_EXTRACT PROVIDED_.

D Property and Equipment

 

A summary of property and equipment is as follows:

 

(In thousands)

 

January 31, 2022

  

April 30, 2021

 
         

Land

 $7,594  $7,594 

Buildings and improvements

  13,777   13,717 

Furniture, fixtures and equipment

  15,874   15,401 

Leasehold improvements

  34,400   33,450 

Construction in progress

  14,307   2,421 

Less accumulated depreciation and amortization

  (40,263)  (37,864)
         

Total

 $45,689  $34,719 

 

15

 
 

E Accrued Liabilities

 

A summary of accrued liabilities is as follows:

 

(In thousands)

 

January 31, 2022

  

April 30, 2021

 
         

Employee compensation

 $10,408  $14,664 

Cash overdrafts (see Note B)

  -   1,802 

Deferred sales tax (see Note B)

  6,884   5,904 

Reserve for APP claims

  5,207   3,737 

Fair value of contingent consideration

  3,519   3,175 

Other

  2,975   1,996 

Total

 $28,993  $31,278 

 

 

F Debt Facilities

 

A summary of debt facilities is as follows:

 

(In thousands)

 

January 31, 2022

  

April 30, 2021

 
         

Revolving lines of credit

 $375,063  $226,602 

Debt issuance costs

  (1,907)  (678)
         

Debt facilities

 $373,156  $225,924 

 

On September 30, 2019, the Company and its subsidiaries, Colonial, Car-Mart of Arkansas (“ACM”) and Texas Car-Mart, Inc. (“TCM”) entered into a Third Amended and Restated Loan and Security Agreement (the “Agreement”), which amended and restated the Company’s revolving credit facilities. Under the Agreement, BMO Harris Bank, N.A. replaced Bank of America, N.A. as agent, lead arranger and book manager, and Wells Fargo Bank, N.A. joined the group of lenders. The Agreement also extended the term of the Company’s revolving credit facilities to September 30, 2022 and increased the total permitted borrowings from $215 million to $241 million, including an increase in the Colonial revolving line of credit from $205 million to $231 million. The ACM-TCM revolving line of credit commitment remained the same at $10 million. The Agreement also increased the accordion feature from $50 million to $100 million.

_TASK LIST_.
• a. Answer these questions from the financial notes:
(i) What amount is listed for land at January 31, 2022?
(ii) What was the reserve for APP claims at April 30, 2021?
(iii) Which bank replaced Bank of America, N.A. as agent under the Agreement?
• b. Print the passage of the financial notes starting with "15,874   15,401" and going on through "(40,263)  (37,864)".
The lines after this point have nothing to do with the financial notes.

_DATA LINES_.
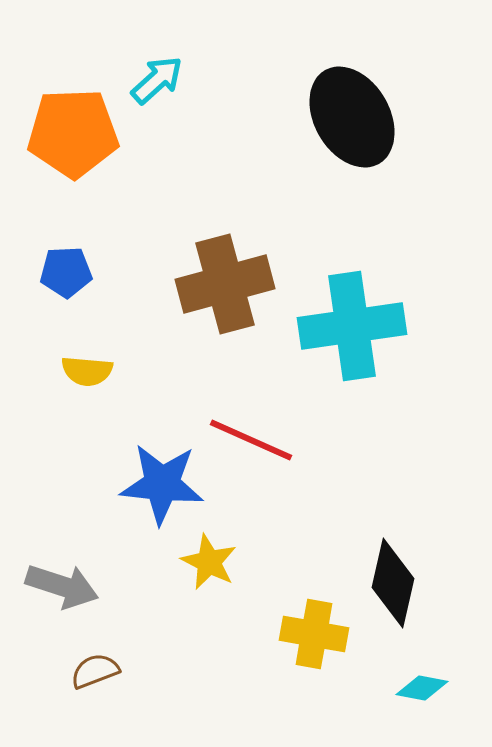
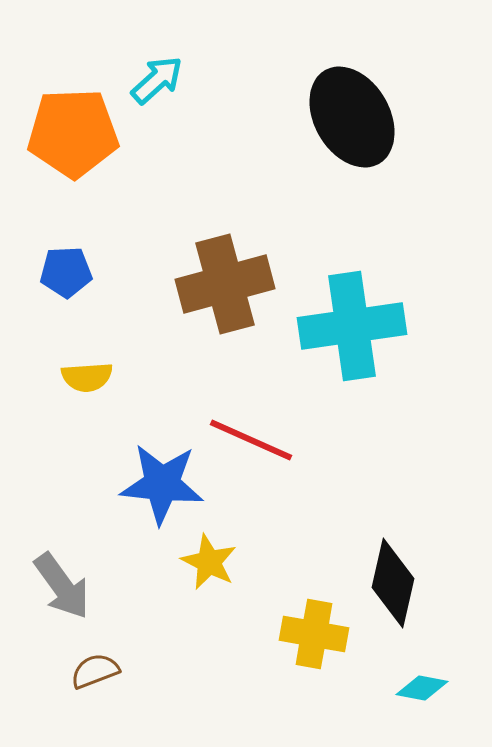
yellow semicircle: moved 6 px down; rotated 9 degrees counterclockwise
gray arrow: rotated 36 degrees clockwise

_RESPONSE LIST_.
• a.
(i) $7,594 thousand
(ii) $3,737 thousand
(iii) BMO Harris Bank, N.A.

• b.
15,874   15,401 

Leasehold improvements

  34,400   33,450 

Construction in progress

  14,307   2,421 

Less accumulated depreciation and amortization

  (40,263)  (37,864)